不動産賃貸では、敷金未返還・家賃滞納・原状回復費用をめぐる金銭トラブルが発生することがあります。弁護士費用をかけずに解決する手段として、少額訴訟制度があります。この記事では手続きの流れ・メリット・デメリットを実務視点で解説します。
少額訴訟とは何か?通常訴訟との違いを理解する
少額訴訟とは、60万円以下の金銭支払いを請求するための簡易な裁判手続きです。原則として1回の審理で判決が言い渡されるため、長期化しやすい通常訴訟と比べて時間・費用の負担が大幅に軽減されます。弁護士なしでも自分で手続きを進めることが可能です。
少額訴訟の手続きの流れとは?
Step 1:訴状の作成・提出
訴状・証拠書類・必要な収入印紙を揃えて、物件所在地または相手方住所地を管轄する簡易裁判所に提出します。訴状の書き方は裁判所公式サイトのひな形を参照できます。
Step 2:裁判所が受理・期日を指定
訴状が受理されると「口頭弁論期日呼出状」と「少額訴訟事件受付票」が交付されます。大切に保管しましょう。
Step 3:口頭弁論(1回で完結)
裁判官を交えた丸テーブルでの審理です。当日の欠席・遅刻は相手方の主張が認められるリスクがあります。証人が必要な場合は当日同行が必須です。
Step 4:判決・強制執行
審理終了後に判決または和解が成立します。相手が弁済に応じない場合は強制執行(財産差し押さえ)の申立が可能です。
少額訴訟のメリットとデメリット
メリット
- 短期間での解決:原則1回の審理で判決が出る
- 費用が低い:弁護士費用不要、収入印紙代のみ
- 強制執行が可能:判決後も支払いがなければ財産差し押さえで回収できる
デメリット
- 請求対象が限定的:60万円以下の金銭請求のみ。物件の明け渡し・登記等には使えない
- 被告の所在が不明だと提訴できない
- 分割払い判決への異議不可:分割払いや支払い猶予の判決が出た場合、異議申立ができない
- 準備不足は敗訴リスクになる:1回の審理で完結するため、証拠・主張を当日までに完全に整える必要がある
不動産賃貸トラブルで少額訴訟が有効なケース
以下のケースでは少額訴訟が有効な選択肢となります。
- 退去後の敷金未返還(60万円以下)
- 家賃滞納による損害賠償請求
- 原状回復費用の請求
転貸借トラブルや無断転貸に関連した金銭請求にも活用できます。ただし金額が60万円を超える場合、または物件の明け渡しも同時に求める場合は通常訴訟が必要です。
よくある質問(FAQ)
Q. 少額訴訟で必ず勝てますか?
原告側の勝率は高いですが、証拠が不十分だったり相手の主張が認められたりすれば敗訴または不利な和解になる可能性があります。証拠の準備が最重要です。
Q. 少額訴訟の費用はいくらかかりますか?
収入印紙代は請求額に応じて異なります。例:10万円請求の場合は1,000円、50万円請求の場合は3,000円程度が目安です。

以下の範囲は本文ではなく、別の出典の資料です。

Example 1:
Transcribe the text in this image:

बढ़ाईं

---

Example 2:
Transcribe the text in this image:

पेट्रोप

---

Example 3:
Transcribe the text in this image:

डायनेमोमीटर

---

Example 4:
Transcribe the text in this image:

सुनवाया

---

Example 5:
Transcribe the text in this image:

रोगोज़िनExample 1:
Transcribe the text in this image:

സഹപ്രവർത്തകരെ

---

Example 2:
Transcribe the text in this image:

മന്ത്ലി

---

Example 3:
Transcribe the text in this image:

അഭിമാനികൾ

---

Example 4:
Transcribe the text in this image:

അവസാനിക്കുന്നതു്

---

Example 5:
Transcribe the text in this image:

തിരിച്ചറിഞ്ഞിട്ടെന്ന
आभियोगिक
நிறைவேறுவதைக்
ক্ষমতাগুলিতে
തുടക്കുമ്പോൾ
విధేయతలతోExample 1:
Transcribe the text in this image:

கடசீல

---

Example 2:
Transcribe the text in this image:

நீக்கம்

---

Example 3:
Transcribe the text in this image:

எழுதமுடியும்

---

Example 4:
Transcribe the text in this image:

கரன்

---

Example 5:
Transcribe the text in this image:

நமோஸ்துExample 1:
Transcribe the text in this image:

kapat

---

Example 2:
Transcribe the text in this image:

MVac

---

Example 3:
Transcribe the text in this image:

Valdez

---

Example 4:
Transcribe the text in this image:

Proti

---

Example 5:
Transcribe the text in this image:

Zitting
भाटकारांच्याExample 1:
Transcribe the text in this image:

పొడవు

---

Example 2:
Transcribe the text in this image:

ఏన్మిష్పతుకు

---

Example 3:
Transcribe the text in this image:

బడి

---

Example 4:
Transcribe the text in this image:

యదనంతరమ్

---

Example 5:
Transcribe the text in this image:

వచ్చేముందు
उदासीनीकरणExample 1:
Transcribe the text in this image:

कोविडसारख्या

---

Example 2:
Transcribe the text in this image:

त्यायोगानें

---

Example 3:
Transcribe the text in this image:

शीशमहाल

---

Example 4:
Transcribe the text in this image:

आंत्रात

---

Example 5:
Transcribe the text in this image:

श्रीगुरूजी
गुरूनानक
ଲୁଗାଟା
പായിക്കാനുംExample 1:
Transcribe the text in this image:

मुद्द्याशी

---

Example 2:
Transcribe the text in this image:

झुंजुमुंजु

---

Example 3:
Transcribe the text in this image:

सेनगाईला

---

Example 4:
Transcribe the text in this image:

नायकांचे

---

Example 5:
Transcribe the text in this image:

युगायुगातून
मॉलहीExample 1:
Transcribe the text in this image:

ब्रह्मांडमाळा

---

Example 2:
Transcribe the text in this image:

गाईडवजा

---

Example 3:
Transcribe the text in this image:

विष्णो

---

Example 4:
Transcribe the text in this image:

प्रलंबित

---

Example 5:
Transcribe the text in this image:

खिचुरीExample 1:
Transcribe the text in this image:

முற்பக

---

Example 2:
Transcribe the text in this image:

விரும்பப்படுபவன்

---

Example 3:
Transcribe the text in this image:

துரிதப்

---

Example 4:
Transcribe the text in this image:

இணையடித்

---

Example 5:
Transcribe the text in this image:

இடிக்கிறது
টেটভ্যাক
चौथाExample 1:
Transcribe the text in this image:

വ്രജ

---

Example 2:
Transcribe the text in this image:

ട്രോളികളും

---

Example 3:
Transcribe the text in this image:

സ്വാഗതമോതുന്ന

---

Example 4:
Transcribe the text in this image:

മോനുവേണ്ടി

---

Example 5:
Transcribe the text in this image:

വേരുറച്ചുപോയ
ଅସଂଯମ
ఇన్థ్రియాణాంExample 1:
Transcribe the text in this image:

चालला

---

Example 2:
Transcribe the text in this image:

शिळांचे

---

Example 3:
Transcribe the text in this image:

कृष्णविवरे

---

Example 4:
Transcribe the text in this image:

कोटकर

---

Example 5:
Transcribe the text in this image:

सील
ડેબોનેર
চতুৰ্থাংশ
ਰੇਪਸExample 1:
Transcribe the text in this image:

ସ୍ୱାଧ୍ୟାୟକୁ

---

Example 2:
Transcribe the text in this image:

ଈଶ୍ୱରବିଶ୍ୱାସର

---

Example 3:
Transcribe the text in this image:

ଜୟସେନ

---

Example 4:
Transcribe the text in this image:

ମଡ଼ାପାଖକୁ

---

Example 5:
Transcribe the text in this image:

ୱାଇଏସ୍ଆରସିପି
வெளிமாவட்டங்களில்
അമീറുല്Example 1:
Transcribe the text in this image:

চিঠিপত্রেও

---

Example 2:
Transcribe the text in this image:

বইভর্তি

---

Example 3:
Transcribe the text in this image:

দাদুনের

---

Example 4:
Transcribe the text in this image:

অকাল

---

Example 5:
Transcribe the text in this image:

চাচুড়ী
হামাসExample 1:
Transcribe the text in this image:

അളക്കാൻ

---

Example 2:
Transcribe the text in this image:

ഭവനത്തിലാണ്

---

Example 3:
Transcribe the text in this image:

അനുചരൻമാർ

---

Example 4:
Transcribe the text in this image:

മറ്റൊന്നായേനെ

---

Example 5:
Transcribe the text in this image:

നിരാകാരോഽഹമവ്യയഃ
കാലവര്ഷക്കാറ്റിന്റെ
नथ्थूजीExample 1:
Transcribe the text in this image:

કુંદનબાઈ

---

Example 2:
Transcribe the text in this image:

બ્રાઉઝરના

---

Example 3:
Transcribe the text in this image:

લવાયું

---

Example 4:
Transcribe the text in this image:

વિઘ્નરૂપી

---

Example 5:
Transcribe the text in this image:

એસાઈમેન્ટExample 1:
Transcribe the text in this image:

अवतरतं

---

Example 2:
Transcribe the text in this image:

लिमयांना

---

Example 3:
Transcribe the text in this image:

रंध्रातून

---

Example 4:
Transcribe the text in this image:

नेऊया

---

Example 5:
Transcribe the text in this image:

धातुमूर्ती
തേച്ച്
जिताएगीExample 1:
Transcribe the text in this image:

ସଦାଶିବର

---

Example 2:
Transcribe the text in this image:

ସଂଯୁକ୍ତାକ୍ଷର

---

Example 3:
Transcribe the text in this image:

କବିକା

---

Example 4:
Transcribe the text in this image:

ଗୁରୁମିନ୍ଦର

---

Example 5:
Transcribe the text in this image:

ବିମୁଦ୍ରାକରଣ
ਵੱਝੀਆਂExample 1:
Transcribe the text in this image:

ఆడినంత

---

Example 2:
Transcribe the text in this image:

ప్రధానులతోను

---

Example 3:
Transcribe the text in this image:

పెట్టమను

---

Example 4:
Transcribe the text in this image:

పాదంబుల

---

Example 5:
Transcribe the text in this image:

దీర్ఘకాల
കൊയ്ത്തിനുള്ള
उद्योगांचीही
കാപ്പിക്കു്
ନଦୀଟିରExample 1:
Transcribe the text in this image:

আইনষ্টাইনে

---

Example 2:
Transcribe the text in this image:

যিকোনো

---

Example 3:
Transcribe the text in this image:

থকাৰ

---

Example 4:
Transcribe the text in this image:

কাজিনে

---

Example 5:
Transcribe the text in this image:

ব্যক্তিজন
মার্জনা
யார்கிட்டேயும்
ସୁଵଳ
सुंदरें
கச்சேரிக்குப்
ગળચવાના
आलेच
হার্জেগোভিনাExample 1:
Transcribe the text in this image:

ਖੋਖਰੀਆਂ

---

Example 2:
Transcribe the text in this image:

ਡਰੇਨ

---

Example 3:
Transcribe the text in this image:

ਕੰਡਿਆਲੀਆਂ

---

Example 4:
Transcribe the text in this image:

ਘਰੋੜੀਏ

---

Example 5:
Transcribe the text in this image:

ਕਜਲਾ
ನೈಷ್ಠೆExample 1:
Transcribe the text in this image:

Q. 相手が判決に従わない場合、どうすればよいですか?
強制執行の申立が可能です。銀行口座・給与・動産の差し押さえを裁判所を通じて申請できます。
Q. 少額訴訟を年に何回使えますか?
同じ簡易裁判所では年間10回までという制限があります(民事訴訟法第368条)。
Q. 弁護士に依頼した方がよいケースはどんなときですか?
請求額が60万円を超える場合、物件の明け渡しを求める場合、相手が法人で交渉力の差がある場合などは弁護士への相談を検討しましょう。